Both programs are well-maintained, and available in most linux distributions.

Usage


import Inspector from 'url-inspector';

const opts = {
 ua: "Mozilla/5.0", // override ua, defaults to somewhat modern browser
 nofavicon: false, // disable additional requests to get a favicon
 nosource: false, // disable main embedded media sub-inspection
 file: true, // local files inspection is only enabled by default when using CLI
 meta: {} // user-entered metadata, to be merged and normalized
 providers: null // custom providers (module path or array)
};

const inspector = new Inspector(opts);

const obj = await inspector.look(url);

Inspector throws http-errors instances.

By default oembed providers are

  • found from a curated list of providers
  • found from a custom list, required from opts.providers
  • discovered in the inspected web pages

It is possible to add custom providers in the options, by passing an array or a path to a module exporting an array.

See src/custom-oembed-providers.js for examples.

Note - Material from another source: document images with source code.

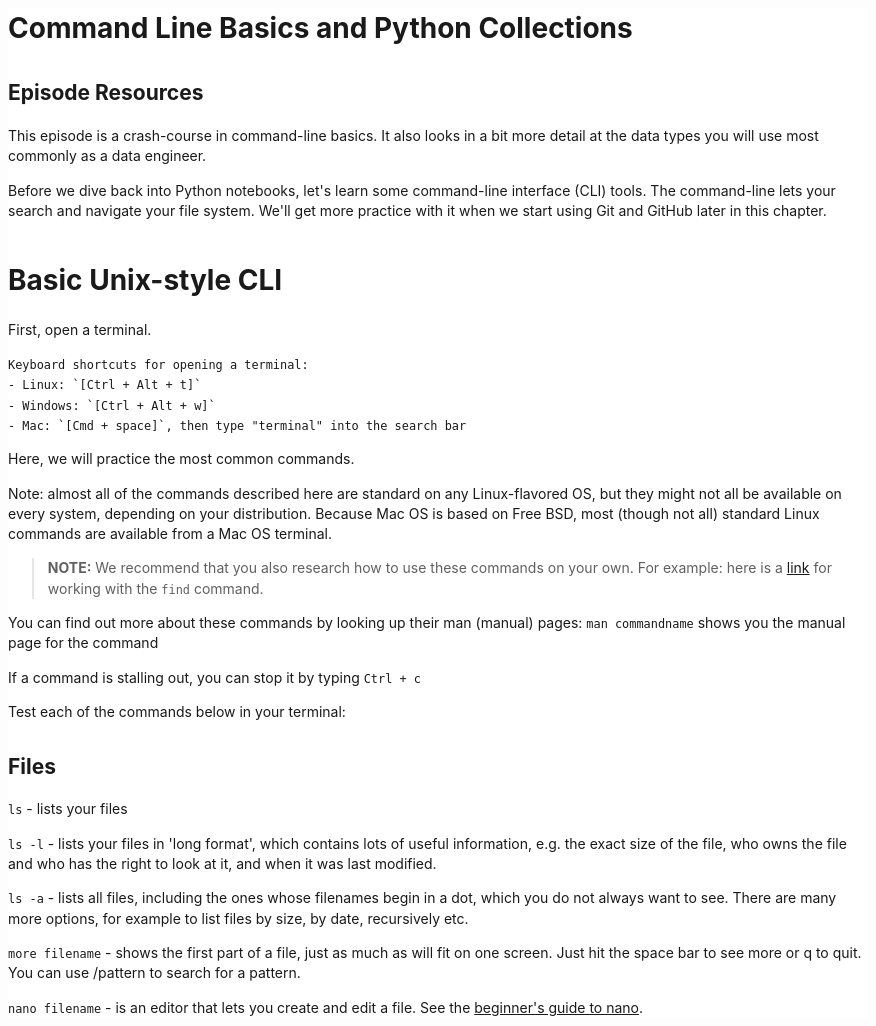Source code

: # Command Line Basics and Python Collections

## Episode Resources

This episode is a crash-course in command-line basics. It also looks in a bit more detail at the data types you will use most commonly as a data engineer. 

Before we dive back into Python notebooks, let's learn some command-line interface (CLI) tools. The command-line lets your search and navigate your file system. We'll get more practice with it when we start using Git and GitHub later in this chapter.

# Basic Unix-style CLI
First, open a terminal.

    Keyboard shortcuts for opening a terminal:
    - Linux: `[Ctrl + Alt + t]`
    - Windows: `[Ctrl + Alt + w]`
    - Mac: `[Cmd + space]`, then type "terminal" into the search bar

Here, we will practice the most common commands. 

Note: almost all of the commands described here are standard on any Linux-flavored OS, but they might not all be available on every system, depending on your distribution. Because Mac OS is based on Free BSD, most (though not all) standard Linux commands are available from a Mac OS terminal.

> **NOTE:** We recommend that you also research how to use these commands on your own. For example: here is a [link](https://www.geeksforgeeks.org/find-command-in-linux-with-examples/?ref=lbp) for working with the `find` command.

You can find out more about these commands by looking up their man (manual) pages:
`man commandname` shows you the manual page for the command 

If a command is stalling out, you can stop it by typing `Ctrl + c`

Test each of the commands below in your terminal:


## Files

`ls` - lists your files
    
`ls -l` - lists your files in 'long format', which contains lots of useful information, e.g. the exact size of the file, who owns the file and who has the right to look at it, and when it was last modified.

`ls -a` - lists all files, including the ones whose filenames begin in a dot, which you do not always want to see. There are many more options, for example to list files by size, by date, recursively etc.
    
`more filename` - shows the first part of a file, just as much as will fit on one screen. Just hit the space bar to see more or q to quit. You can use /pattern to search for a pattern.
    
`nano filename` - is an editor that lets you create and edit a file. See the [beginner's guide to nano](https://itsfoss.com/nano-editor-guide/).
    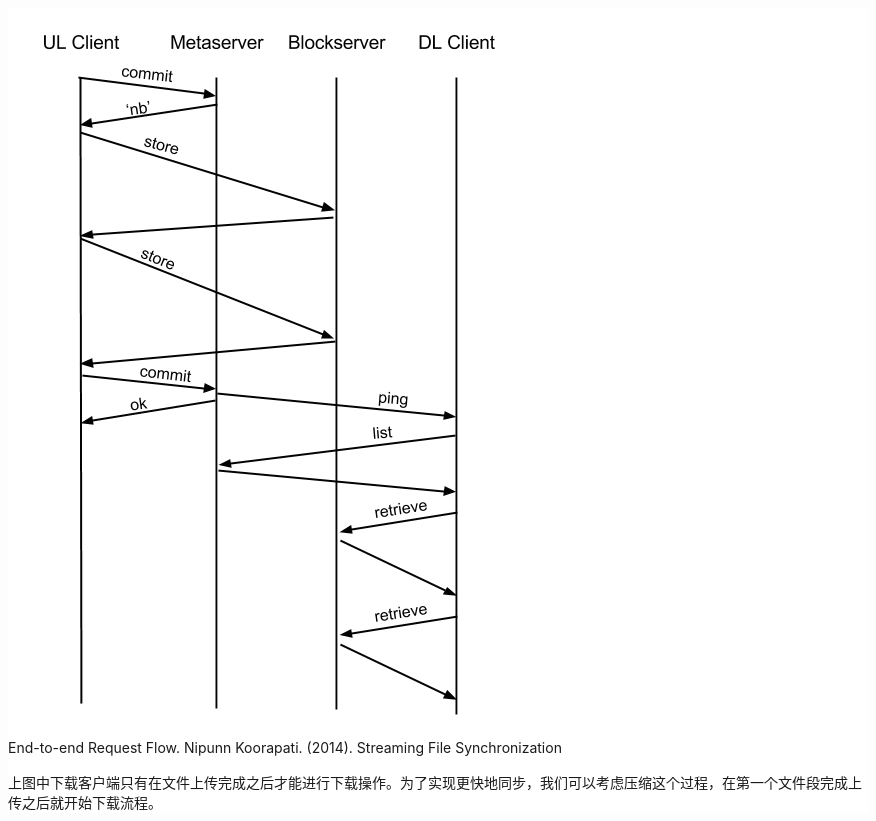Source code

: ![UL Client Metaserver commit store store commit ok Blockserve ](../../media/File-System-Drop-box-Drop-box-image9.png)

End-to-end Request Flow. Nipunn Koorapati. (2014). Streaming File Synchronization

上图中下载客户端只有在文件上传完成之后才能进行下载操作。为了实现更快地同步，我们可以考虑压缩这个过程，在第一个文件段完成上传之后就开始下载流程。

To normalize an already existing metadata object, including url rewriting done by providers, and other changes in fields, do:

await inspector.norm(obj);

url-inspector uses node-libcurl to make http requests, and exposes it as:

const req = await Inspector.get(urlObj);

where req.abort() stops the request, req.res is the response stream, and res.statusCode, res.headers are available.

Proxy support

url-inspector configures http(s) proxies through proxy-from-env package and environment variables (http_proxy, https_proxy, all_proxy, no_proxy):

Read proxy-from-env documentation.

License

Open Source, see ./LICENSE.